| Your task |
Reproduce the opening lines of the records exactly, please, stopping after the line that contains "utensil holder [731,498,905,735]".

| Exercise inputs |
━━━

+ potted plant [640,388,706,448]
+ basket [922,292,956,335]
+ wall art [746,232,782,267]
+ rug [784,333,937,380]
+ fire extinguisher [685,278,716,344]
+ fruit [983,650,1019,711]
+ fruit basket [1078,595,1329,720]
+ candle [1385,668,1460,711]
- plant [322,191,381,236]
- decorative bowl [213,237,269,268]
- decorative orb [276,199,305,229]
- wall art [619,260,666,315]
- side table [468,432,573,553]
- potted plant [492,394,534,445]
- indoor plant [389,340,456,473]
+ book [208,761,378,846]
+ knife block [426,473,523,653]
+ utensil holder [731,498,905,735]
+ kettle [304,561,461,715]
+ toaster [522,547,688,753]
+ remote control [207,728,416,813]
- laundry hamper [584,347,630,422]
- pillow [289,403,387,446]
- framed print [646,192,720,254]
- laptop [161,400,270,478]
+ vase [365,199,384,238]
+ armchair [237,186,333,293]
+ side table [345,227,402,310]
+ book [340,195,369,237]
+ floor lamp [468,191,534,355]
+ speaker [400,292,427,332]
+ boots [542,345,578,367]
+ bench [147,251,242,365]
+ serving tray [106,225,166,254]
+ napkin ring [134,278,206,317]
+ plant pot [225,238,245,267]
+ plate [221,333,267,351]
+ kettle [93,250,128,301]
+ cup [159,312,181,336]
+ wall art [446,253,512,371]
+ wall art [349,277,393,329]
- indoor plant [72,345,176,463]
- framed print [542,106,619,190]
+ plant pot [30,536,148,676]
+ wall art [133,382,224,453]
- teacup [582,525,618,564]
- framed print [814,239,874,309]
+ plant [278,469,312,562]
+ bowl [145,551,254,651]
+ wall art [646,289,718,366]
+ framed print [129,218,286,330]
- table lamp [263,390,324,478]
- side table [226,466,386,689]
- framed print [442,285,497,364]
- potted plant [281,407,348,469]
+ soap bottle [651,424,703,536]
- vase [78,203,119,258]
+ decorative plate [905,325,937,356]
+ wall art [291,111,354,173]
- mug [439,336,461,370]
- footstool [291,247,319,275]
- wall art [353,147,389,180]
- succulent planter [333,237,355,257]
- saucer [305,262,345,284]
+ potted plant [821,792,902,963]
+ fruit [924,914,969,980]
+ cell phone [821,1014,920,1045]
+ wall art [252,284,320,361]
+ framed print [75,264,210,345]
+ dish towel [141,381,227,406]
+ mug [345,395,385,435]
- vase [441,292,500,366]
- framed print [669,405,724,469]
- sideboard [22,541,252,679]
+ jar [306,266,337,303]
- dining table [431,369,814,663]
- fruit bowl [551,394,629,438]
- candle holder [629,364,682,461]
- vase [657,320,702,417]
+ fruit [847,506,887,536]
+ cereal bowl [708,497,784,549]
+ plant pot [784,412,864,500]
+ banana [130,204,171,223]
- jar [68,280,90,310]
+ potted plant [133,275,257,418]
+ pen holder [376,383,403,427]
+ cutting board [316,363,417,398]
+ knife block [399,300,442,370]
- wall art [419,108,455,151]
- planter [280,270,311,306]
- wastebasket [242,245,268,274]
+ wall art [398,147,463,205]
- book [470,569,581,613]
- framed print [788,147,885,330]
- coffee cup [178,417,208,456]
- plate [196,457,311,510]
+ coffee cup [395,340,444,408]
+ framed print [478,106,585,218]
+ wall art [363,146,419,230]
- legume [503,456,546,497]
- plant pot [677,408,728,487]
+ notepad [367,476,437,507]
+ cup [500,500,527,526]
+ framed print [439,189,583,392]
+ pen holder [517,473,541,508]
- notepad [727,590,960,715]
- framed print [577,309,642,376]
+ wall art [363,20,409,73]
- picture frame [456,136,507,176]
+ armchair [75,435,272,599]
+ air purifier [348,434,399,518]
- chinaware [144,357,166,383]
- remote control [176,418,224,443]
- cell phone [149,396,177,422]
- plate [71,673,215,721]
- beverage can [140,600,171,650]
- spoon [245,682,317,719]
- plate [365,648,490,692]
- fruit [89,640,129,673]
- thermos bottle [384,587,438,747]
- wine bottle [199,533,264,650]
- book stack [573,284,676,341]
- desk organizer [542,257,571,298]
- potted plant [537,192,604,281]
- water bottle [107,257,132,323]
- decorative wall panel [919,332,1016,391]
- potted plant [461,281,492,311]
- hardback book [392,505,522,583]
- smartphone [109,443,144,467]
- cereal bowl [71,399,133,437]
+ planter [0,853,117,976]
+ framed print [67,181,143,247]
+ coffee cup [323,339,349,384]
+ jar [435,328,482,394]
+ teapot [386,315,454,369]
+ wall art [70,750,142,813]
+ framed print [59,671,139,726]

━━━

| Solution for this problem |
+ potted plant [640,388,706,448]
+ basket [922,292,956,335]
+ wall art [746,232,782,267]
+ rug [784,333,937,380]
+ fire extinguisher [685,278,716,344]
+ fruit [983,650,1019,711]
+ fruit basket [1078,595,1329,720]
+ candle [1385,668,1460,711]
- plant [322,191,381,236]
- decorative bowl [213,237,269,268]
- decorative orb [276,199,305,229]
- wall art [619,260,666,315]
- side table [468,432,573,553]
- potted plant [492,394,534,445]
- indoor plant [389,340,456,473]
+ book [208,761,378,846]
+ knife block [426,473,523,653]
+ utensil holder [731,498,905,735]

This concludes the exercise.